Von Havel bis Jirí Paroubek - Anerkennung der sudetendeutsch

Von Vaclav Havel bis Jírí Paroubeck – Anerkennung der Sudetendeutschen Sozialdemokraten

Der Versuch von Seiten der Seliger-Gemeinde, mit namhaften Vertretern der tschechischen Sozaildemokratie ins Gespräch zu kommen, reicht weit zurück. Schon vor dem erfolg der Samtenen Revolution von 1989 folgten Gäste aus dem Nachbarland oder dem tschoslowakischen Exil den Einladungen zu den alljährlichen Bundesversammlungen der Seliger-Gemeinde.
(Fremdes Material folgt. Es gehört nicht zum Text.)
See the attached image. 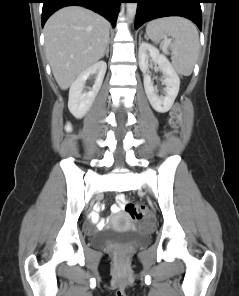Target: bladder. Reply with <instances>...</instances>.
<instances>
[{
	"label": "bladder",
	"mask_w": 239,
	"mask_h": 296,
	"mask_svg": "<svg viewBox=\"0 0 239 296\" xmlns=\"http://www.w3.org/2000/svg\"><path fill=\"white\" fill-rule=\"evenodd\" d=\"M147 240L148 236L146 234L139 233L132 228L124 231L108 229L92 236V242L96 246H106L117 243L140 244L146 242Z\"/></svg>",
	"instance_id": "bladder-1"
}]
</instances>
Es ergaben sich daraus mehr oder weniger freundschaftliche Beziehungen.

Überparteiliche Verbindungen entwickelten sich z.B. durch die Entschuldigung Václav Havels für die Vertreibung am 28. Dezember 1989, die Gründung der „Gemeinsamen Historikerkommission“ 1990, aus der Unterzeichnung des „Nachbarschaftsvertrages“ 1992 und der „Deutsch-Tschechischen Erklärung über die gegenseitigen Beziehungen und deren künftige Entwicklung“ 1997. die Arbeit des im selben Jahre gegründeten „Deutsch-tschechischen Zukunftsfonds“ schuf schließlich ein Klima, in dem die tschechische Regierung auf die sudetendeutschen Sozialdemokraten zugehen konnte.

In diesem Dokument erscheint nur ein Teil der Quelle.